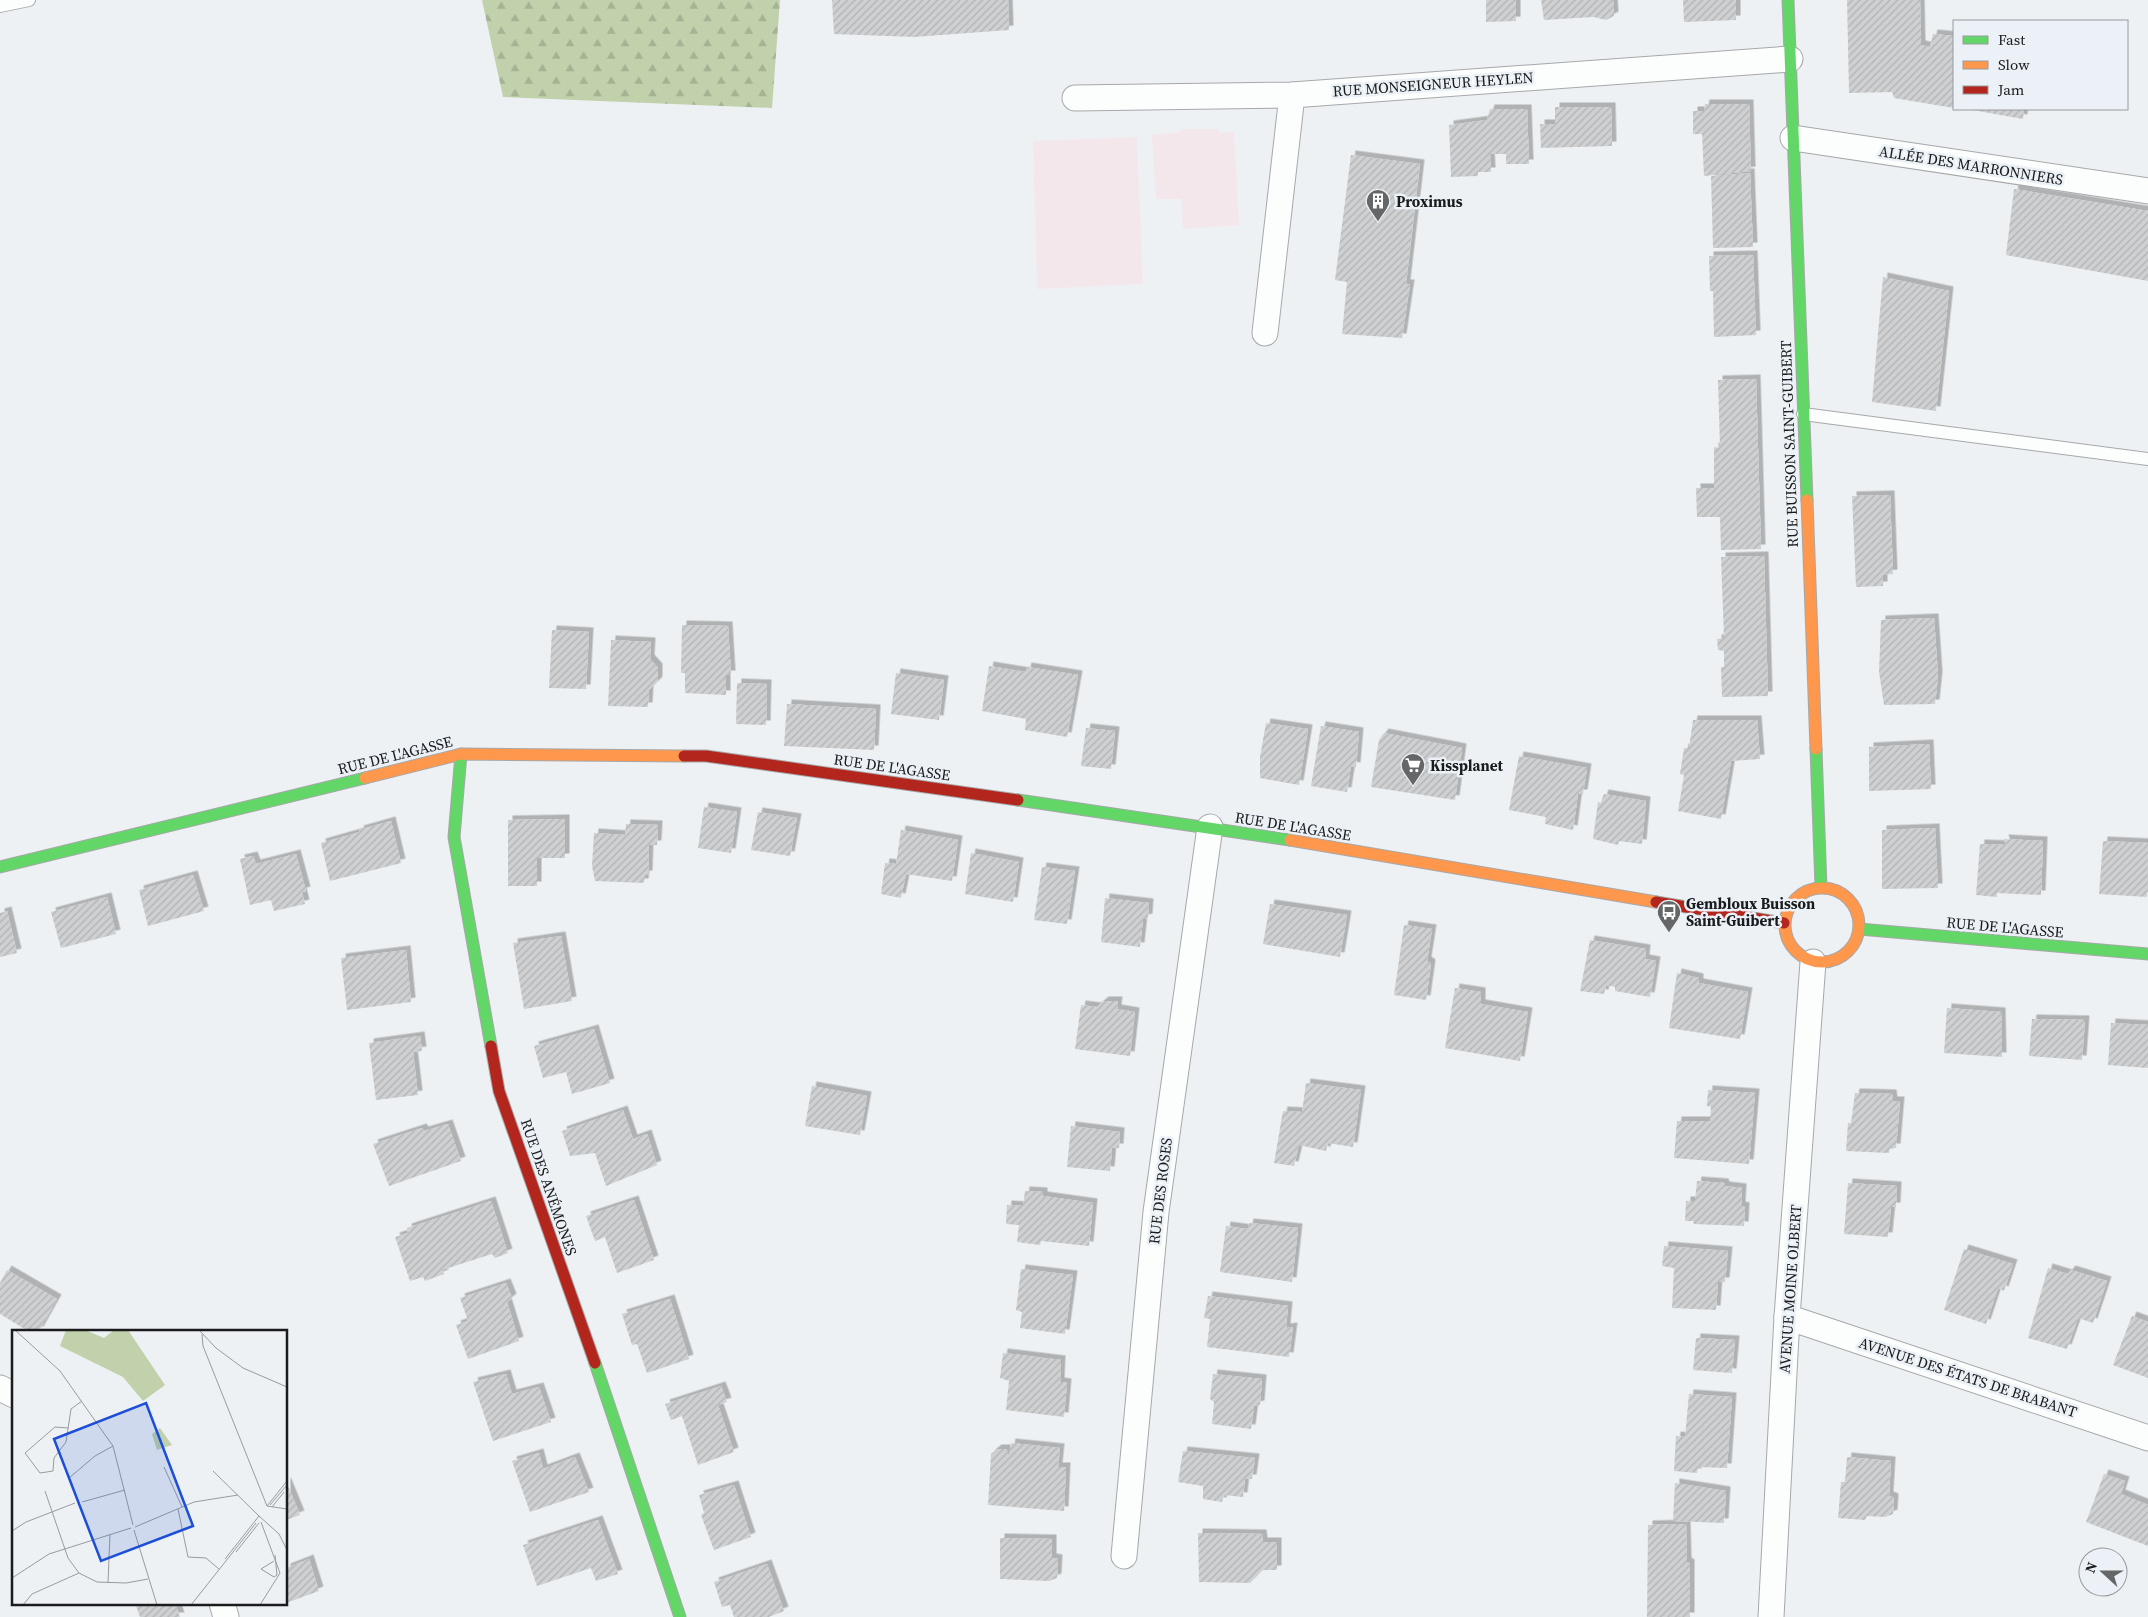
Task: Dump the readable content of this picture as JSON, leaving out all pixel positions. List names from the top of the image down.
{
  "streets": {
    "street": [
      "RUE MONSEIGNEUR HEYLEN",
      "ALLÉE DES MARRONNIERS",
      "RUE BUISSON SAINT-GUIBERT",
      "RUE DE L'AGASSE",
      "RUE DES ANÉMONES",
      "RUE DES ROSES",
      "AVENUE MOINE OLBERT",
      "AVENUE DES ÉTATS DE BRABANT"
    ]
  },
  "crossings": [
    ["RUE MONSEIGNEUR HEYLEN", "RUE BUISSON SAINT-GUIBERT"],
    ["ALLÉE DES MARRONNIERS", "RUE BUISSON SAINT-GUIBERT"],
    ["RUE BUISSON SAINT-GUIBERT", "RUE DE L'AGASSE"],
    ["RUE BUISSON SAINT-GUIBERT", "AVENUE MOINE OLBERT"],
    ["RUE DE L'AGASSE", "RUE DES ANÉMONES"],
    ["RUE DE L'AGASSE", "RUE DES ROSES"],
    ["RUE DE L'AGASSE", "AVENUE MOINE OLBERT"],
    ["AVENUE MOINE OLBERT", "AVENUE DES ÉTATS DE BRABANT"]
  ],
  "places": {
    "building": ["Proximus"],
    "supermarket": ["Kissplanet"],
    "bus stop": ["Gembloux Buisson Saint-Guibert"]
  },
  "legend": ["Fast", "Slow", "Jam"],
  "north": "left"
}
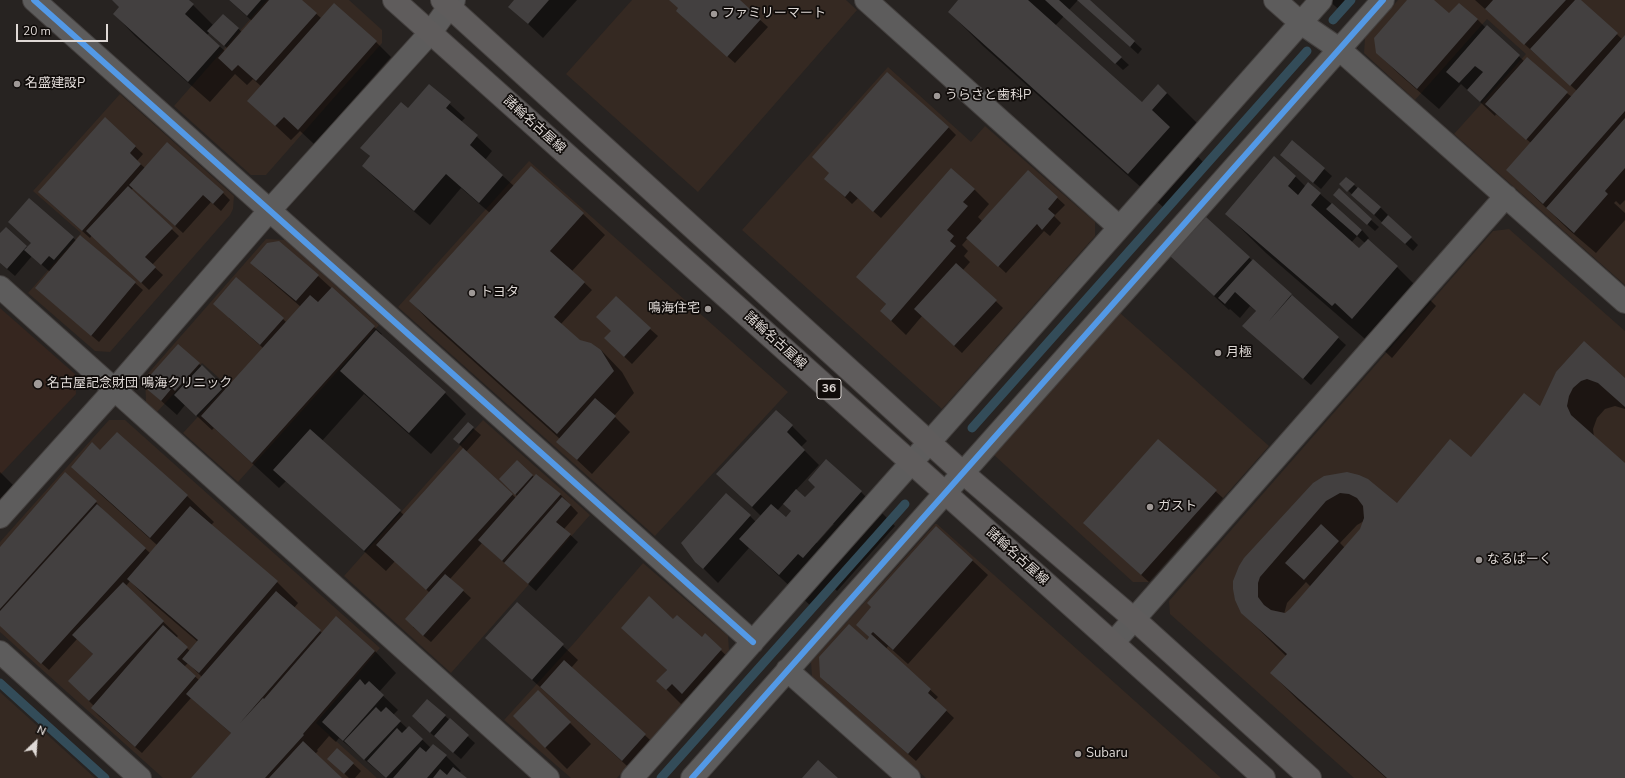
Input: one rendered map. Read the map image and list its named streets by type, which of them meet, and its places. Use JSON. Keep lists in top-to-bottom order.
{
  "streets": {
    "main road": ["諸輪名古屋線", "36"]
  },
  "places": [
    "ファミリーマート",
    "名盛建設P",
    "うらさと歯科P",
    "トヨタ",
    "鳴海住宅",
    "月極",
    "名古屋記念財団 鳴海クリニック",
    "ガスト",
    "なるぱーく",
    "Subaru"
  ],
  "scale_bar": "20 m",
  "north": "top right"
}
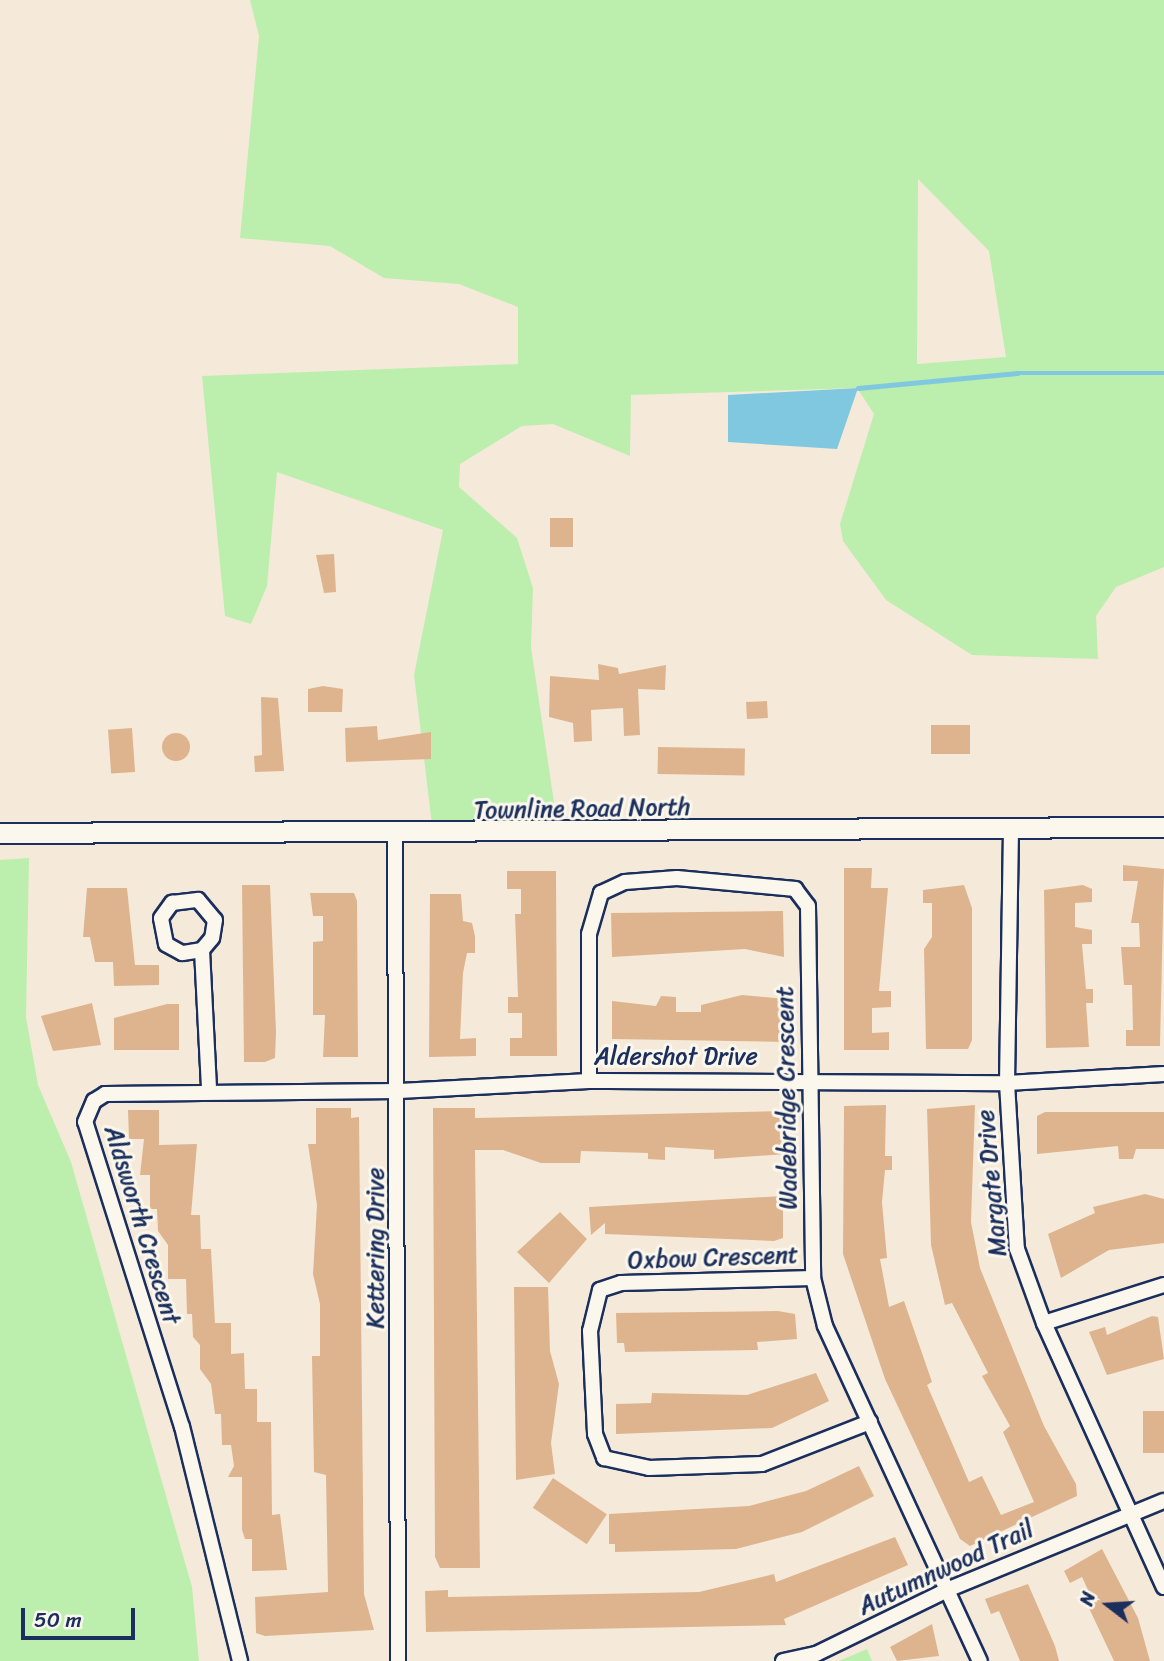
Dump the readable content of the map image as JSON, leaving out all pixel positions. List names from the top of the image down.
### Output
{
  "streets": {
    "main road": ["Townline Road North"],
    "street": [
      "Aldershot Drive",
      "Wadebridge Crescent",
      "Margate Drive",
      "Aldsworth Crescent",
      "Kettering Drive",
      "Oxbow Crescent",
      "Autumnwood Trail"
    ]
  },
  "crossings": [
    ["Townline Road North", "Margate Drive"],
    ["Townline Road North", "Kettering Drive"],
    ["Aldershot Drive", "Wadebridge Crescent"],
    ["Aldershot Drive", "Margate Drive"],
    ["Aldershot Drive", "Aldsworth Crescent"],
    ["Aldershot Drive", "Kettering Drive"],
    ["Wadebridge Crescent", "Oxbow Crescent"],
    ["Wadebridge Crescent", "Autumnwood Trail"],
    ["Margate Drive", "Autumnwood Trail"],
    ["Aldsworth Crescent", "Kettering Drive"]
  ],
  "scale_bar": "50 m",
  "north": "left"
}
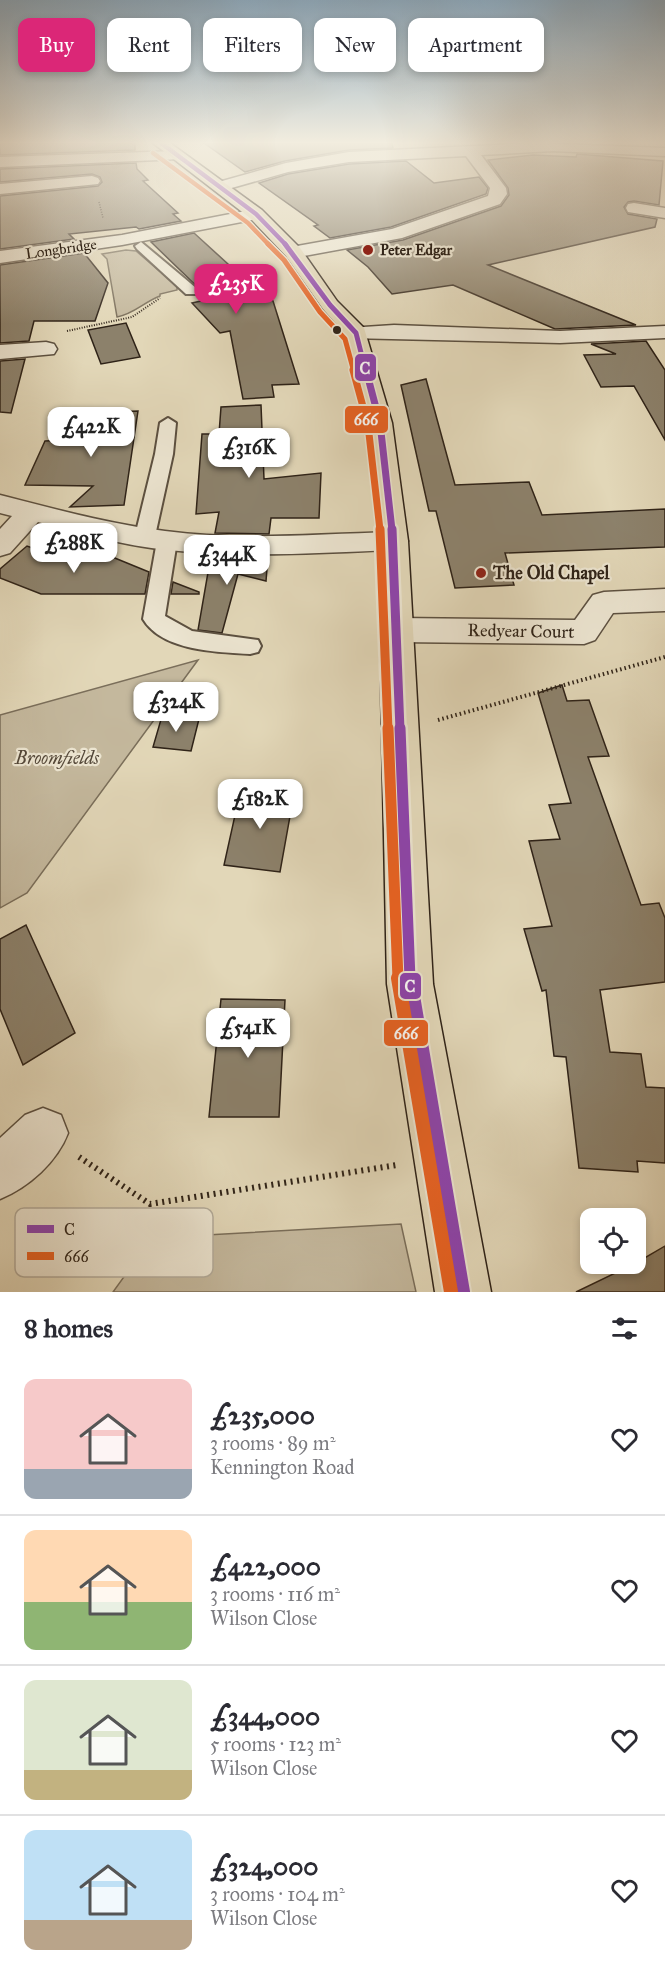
· · · · · · ·
* EXERCISE
When you copy the data, keep every line exact and leave out each picture.

* EXERCISE RESULT
Task: Dump the readable content of this picture as JSON, leaving out all pixel positions. List names from the top of the image down.
{
  "streets": {
    "street": [
      "RUE MONSEIGNEUR HEYLEN",
      "ALLÉE DES MARRONNIERS",
      "RUE BUISSON SAINT-GUIBERT",
      "RUE DE L'AGASSE",
      "RUE DES ANÉMONES",
      "RUE DES ROSES",
      "AVENUE MOINE OLBERT",
      "AVENUE DES ÉTATS DE BRABANT"
    ]
  },
  "crossings": [
    ["RUE MONSEIGNEUR HEYLEN", "RUE BUISSON SAINT-GUIBERT"],
    ["ALLÉE DES MARRONNIERS", "RUE BUISSON SAINT-GUIBERT"],
    ["RUE BUISSON SAINT-GUIBERT", "RUE DE L'AGASSE"],
    ["RUE BUISSON SAINT-GUIBERT", "AVENUE MOINE OLBERT"],
    ["RUE DE L'AGASSE", "RUE DES ANÉMONES"],
    ["RUE DE L'AGASSE", "RUE DES ROSES"],
    ["RUE DE L'AGASSE", "AVENUE MOINE OLBERT"],
    ["AVENUE MOINE OLBERT", "AVENUE DES ÉTATS DE BRABANT"]
  ],
  "places": {
    "building": ["Proximus"],
    "supermarket": ["Kissplanet"],
    "bus stop": ["Gembloux Buisson Saint-Guibert"]
  },
  "legend": ["Fast", "Slow", "Jam"],
  "north": "left"
}
Input: one rendered map. Read the map image and list its named streets by type, which of them meet, and its places. Use JSON. Keep lists in top-to-bottom order.
{
  "streets": {
    "main road": ["諸輪名古屋線", "36"]
  },
  "places": [
    "ファミリーマート",
    "名盛建設P",
    "うらさと歯科P",
    "トヨタ",
    "鳴海住宅",
    "月極",
    "名古屋記念財団 鳴海クリニック",
    "ガスト",
    "なるぱーく",
    "Subaru"
  ],
  "scale_bar": "20 m",
  "north": "top right"
}
Dump the readable content of the map image as JSON, leaving out all pixel positions. List names from the top of the image down.
### Output
{
  "streets": {
    "main road": ["Townline Road North"],
    "street": [
      "Aldershot Drive",
      "Wadebridge Crescent",
      "Margate Drive",
      "Aldsworth Crescent",
      "Kettering Drive",
      "Oxbow Crescent",
      "Autumnwood Trail"
    ]
  },
  "crossings": [
    ["Townline Road North", "Margate Drive"],
    ["Townline Road North", "Kettering Drive"],
    ["Aldershot Drive", "Wadebridge Crescent"],
    ["Aldershot Drive", "Margate Drive"],
    ["Aldershot Drive", "Aldsworth Crescent"],
    ["Aldershot Drive", "Kettering Drive"],
    ["Wadebridge Crescent", "Oxbow Crescent"],
    ["Wadebridge Crescent", "Autumnwood Trail"],
    ["Margate Drive", "Autumnwood Trail"],
    ["Aldsworth Crescent", "Kettering Drive"]
  ],
  "scale_bar": "50 m",
  "north": "left"
}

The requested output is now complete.